2. The liability of Guarantor hereunder shall include all principal,
plus all interest thereon and all attorneys' fees and other costs and expenses
incurred by Lender in collecting, compromising or enforcing the indebtedness or
in protecting or preserving any security for the indebtedness. Lender may permit
the indebtedness of Borrower to exceed such maximum liability without impairing
the obligation of Guarantor hereunder. Any payment by Guarantor shall not reduce
Guarantor's maximum obligation hereunder, unless written notice to that effect
is actually received by Lender at or prior to the time of such payment. Any
payment by or recovery from Borrower, any other guarantor or any security shall
be credited first to that portion of the indebtedness which exceeds the maximum
obligation of Guarantor hereunder.
3. This is a continuing guarantee that shall remain in full force and
effect and includes all indebtedness arising under future transactions or under
successive transactions which either continue then existing indebtedness or from
time to time renew it after it has been satisfied, but shall not apply to any
indebtedness created after actual receipt by Lender of written notice of the
revocation of this Guarantee as to future transactions. Any such revocation of
this Guarantee at any time by any Guarantor as to future transactions shall not
affect the liability of any other guarantor for indebtedness of Borrower and
shall not affect the liability of that Guarantor or any other guarantor for
indebtedness incurred or credit committed by Lender to Borrower prior to the
effective time of that revocation; this Guarantee shall remain in full force and
effect as to all such indebtedness. The death of any Guarantor shall not operate
as a revocation of liability hereunder of the estate of that Guarantor for
indebtedness created or incurred or credit committed by Lender to Borrower
subsequent to such death until actual receipt by Lender of written notice of the
death of that Guarantor. Guarantor waives notice of revocation given by any
other guarantor.
4. Guarantor is providing this Guarantee at the instance and request of
Borrower to induce Lender to extend or continue financial accommodations to
Borrower. Guarantor hereby represents and warrants that Guarantor is and will
continue to be fully informed about all aspects of the financial condition and
business affairs of Borrower that Guarantor deems relevant to the obligations of
Guarantor hereunder and hereby waives and fully discharges Lender from any and
all obligations to communicate to Guarantor any information whatsoever regarding
Borrower or Borrower's financial condition or business affairs.

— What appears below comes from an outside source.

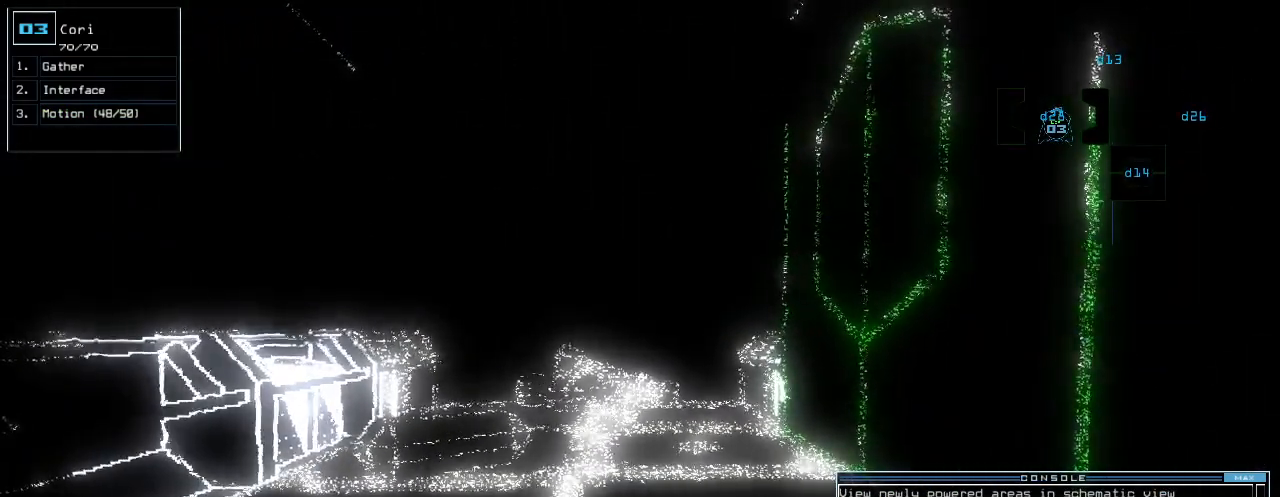
{"keys": [], "events": []}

5. Guarantor authorizes Lender, without notice or demand and without
affecting Guarantor's liability hereunder, from time to time, to: (a) renew,
modify, compromise, extend, accelerate or otherwise change the time for payment
of, or otherwise change the terms of the indebtedness or any part thereof,
including increasing or decreasing the rate of interest thereon; (b) release,
substitute or add any one or more endorsers, Guarantor or other guarantors; (c)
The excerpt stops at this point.